◆ Information supplied ◆
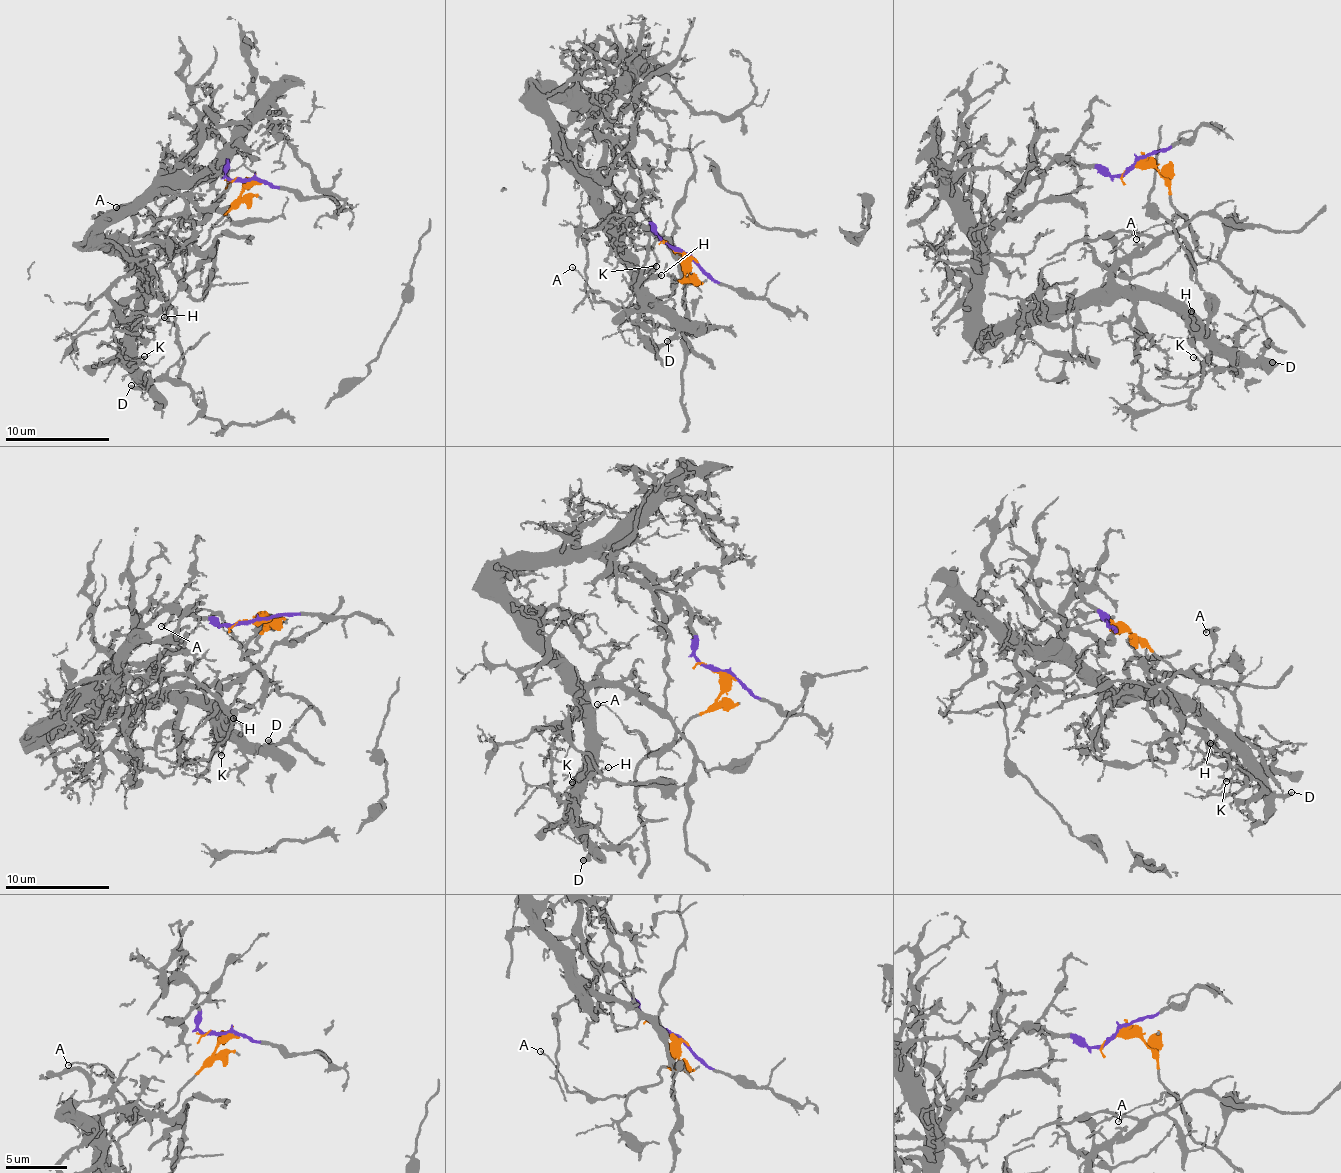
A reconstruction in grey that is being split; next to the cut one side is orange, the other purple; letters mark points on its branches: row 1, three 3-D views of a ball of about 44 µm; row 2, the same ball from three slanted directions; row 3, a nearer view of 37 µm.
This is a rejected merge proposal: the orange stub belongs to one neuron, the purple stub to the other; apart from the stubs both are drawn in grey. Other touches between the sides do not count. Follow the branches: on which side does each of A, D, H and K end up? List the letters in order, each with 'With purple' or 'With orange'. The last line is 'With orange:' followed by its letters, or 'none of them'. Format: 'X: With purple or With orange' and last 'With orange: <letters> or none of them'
A: With orange
D: With purple
H: With purple
K: With purple
With orange: A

◆ Activity ◆
Set down every record above exactly as it stands, but skip the pictures.

◆ Response for this exercise ◆
A reconstruction in grey that is being split; next to the cut one side is orange, the other purple; letters mark points on its branches: row 1, three 3-D views of a ball of about 44 µm; row 2, the same ball from three slanted directions; row 3, a nearer view of 37 µm.
This is a rejected merge proposal: the orange stub belongs to one neuron, the purple stub to the other; apart from the stubs both are drawn in grey. Other touches between the sides do not count. Follow the branches: on which side does each of A, D, H and K end up? List the letters in order, each with 'With purple' or 'With orange'. The last line is 'With orange:' followed by its letters, or 'none of them'. Format: 'X: With purple or With orange' and last 'With orange: <letters> or none of them'
A: With orange
D: With purple
H: With purple
K: With purple
With orange: A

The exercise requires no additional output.